Vladimir Đokić

Vršac
- Position: Head coach
- League: Basketball League of Serbia

Personal information
- Born: April 25, 1971 (age 54) Valjevo, SR Serbia, SFR Yugoslavia
- Nationality: Serbian
- Listed height: 1.91 m (6 ft 3 in)

Career information
- NBA draft: 1992: undrafted
- Playing career: 1990–2008
- Position: Point guard
- Number: 4, 10
- Coaching career: 2012–present

Career history

As a player:
- 1990–1993: Metalac
- 1993–1997: Spartak
- 1997–2000: Partizan
- 2000–2001: Crvena zvezda
- 2001–2002: Spartak
- 2002–2003: Balkan Steel
- 2003–2004: Ergonom
- 2004–2005: EKF Eger
- 2005: Nitra
- 2006–2008: Metalac

As a coach:
- 2009–2010: Mašinac
- 2012–2013: Sloboda
- 2013–2014: Sloga
- 2014–2016: Metalac
- 2016–2018: Vršac
- 2018–2019: Dynamic
- 2019–2021: Metalac
- 2021–2022, 2022–present: Vršac

= Vladimir Đokić =

Serbian basketball player and coach

Vladimir Đokić (Владимир Ђокић; born April 25, 1971) is a Serbian professional basketball coach and former player who is the head coach for Vršac of the Basketball League of Serbia.

== Playing career ==
A point guard, Đokić played 18 seasons in Yugoslavia, Slovakia, Hungary, Macedonia, and Serbia, between from 1990 and 2008. During his playing days, he played for Metalac, Spartak, Partizan, Crvena zvezda, Balkan Steel, Ergonom, EKF Eger, and Nitra.
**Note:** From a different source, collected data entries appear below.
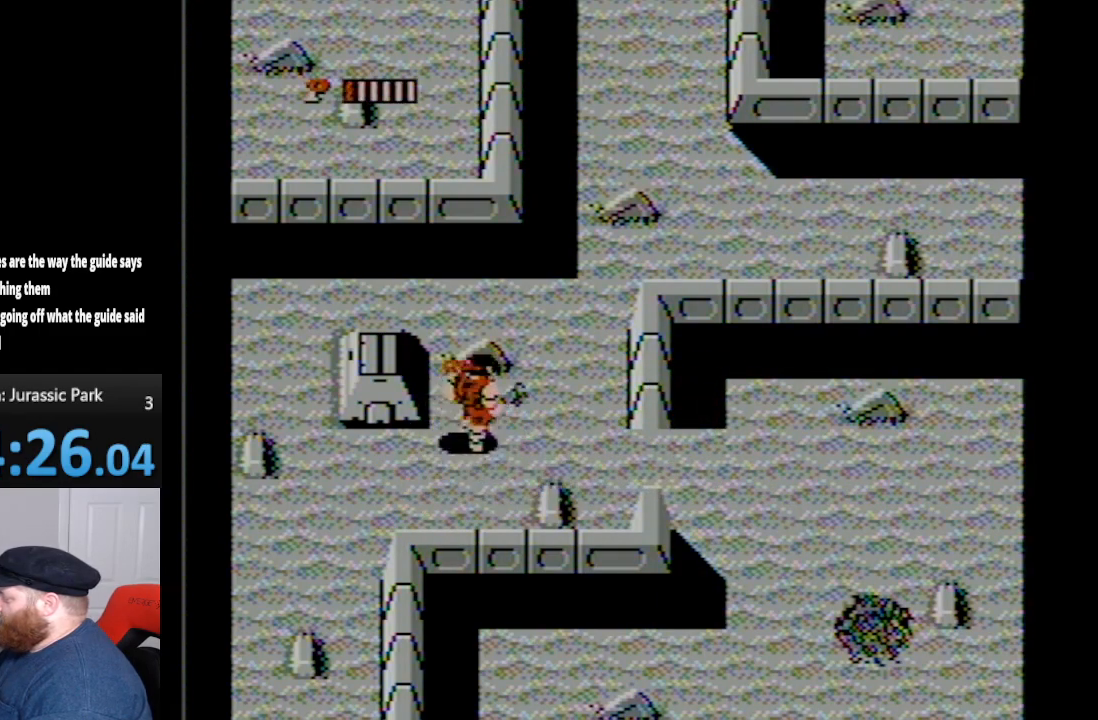
{"buttons": ["DPAD_RIGHT"], "events": [[200, "DPAD_UP", "up"]]}
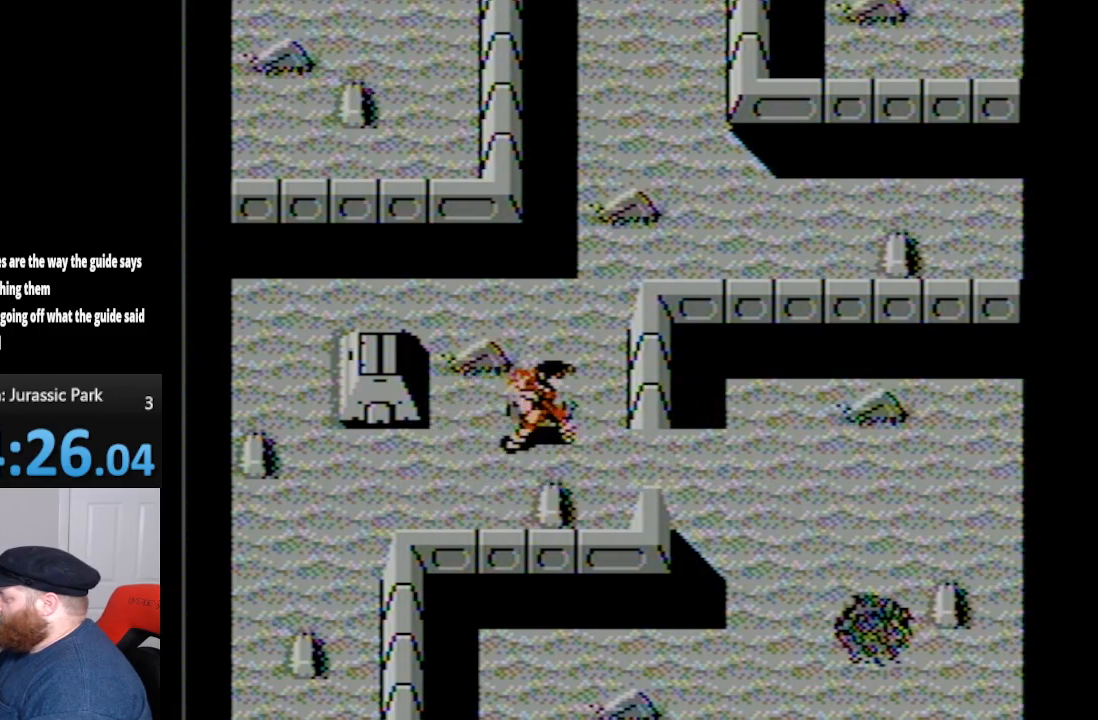
{"buttons": ["DPAD_RIGHT"], "events": []}
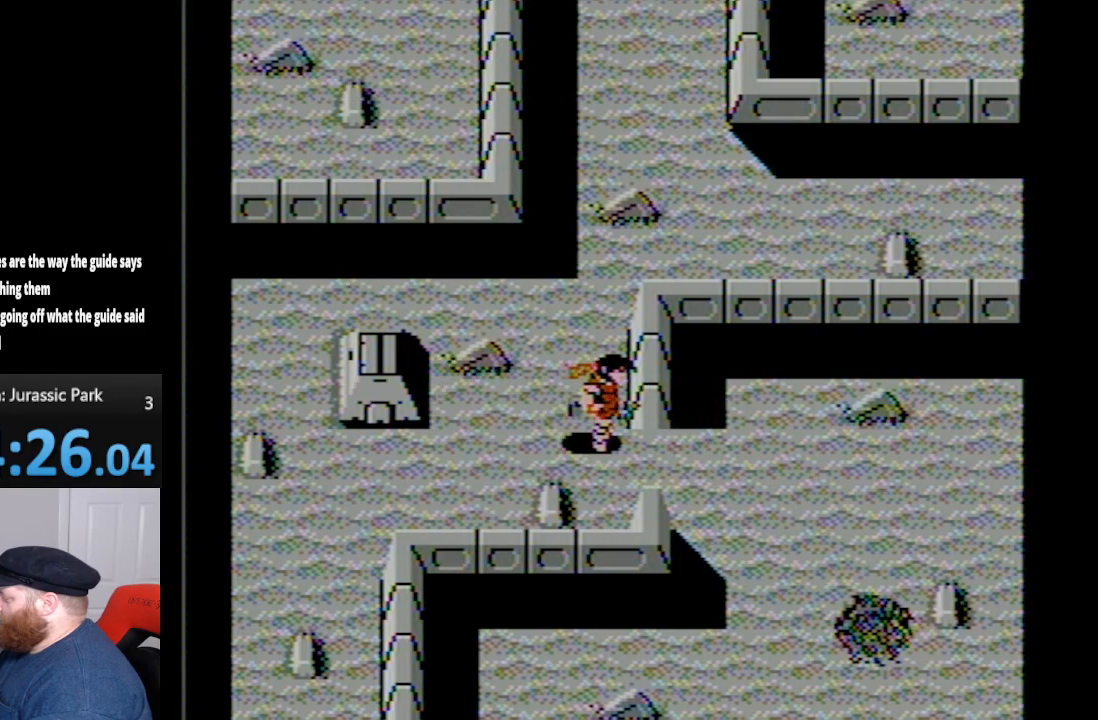
{"buttons": ["DPAD_LEFT"], "events": [[233, "DPAD_RIGHT", "up"], [400, "DPAD_LEFT", "down"]]}
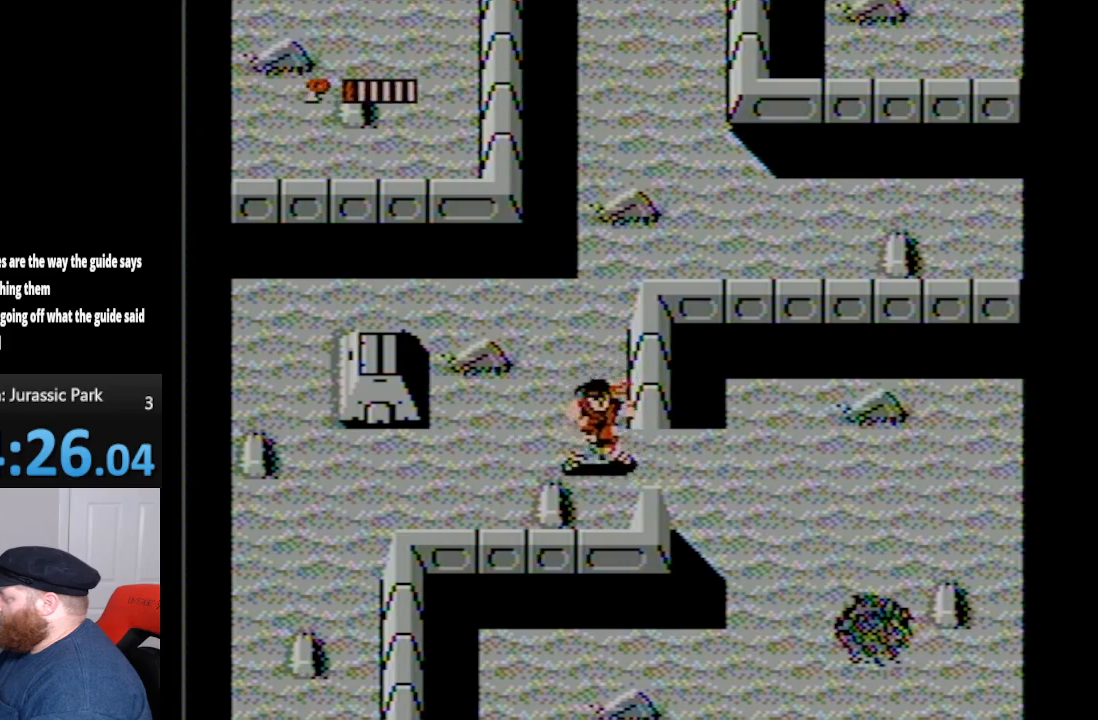
{"buttons": ["A"], "events": [[300, "A", "down"], [400, "DPAD_LEFT", "up"]]}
He retired as a player with Metalac in 2008.

== Coaching career ==
Đokić coached Serbian teams Mašinac, Sloboda, Sloga, Metalac and Vršac. On July 4, 2018, he was named as a head coach for Dynamic. On April 10, 2019, Dynamic parted ways with him. He is also known for coaching the winning team of the 2015 FIBA Europe Under-20 Championship.

On 27 September 2019, Đokić was named a head coach for Metalac. It is his second stint. He left Metalac in June 2021.

On 12 August 2021, Vršac hired Đokić as their new head coach. He parted ways with Vršac in March 2022.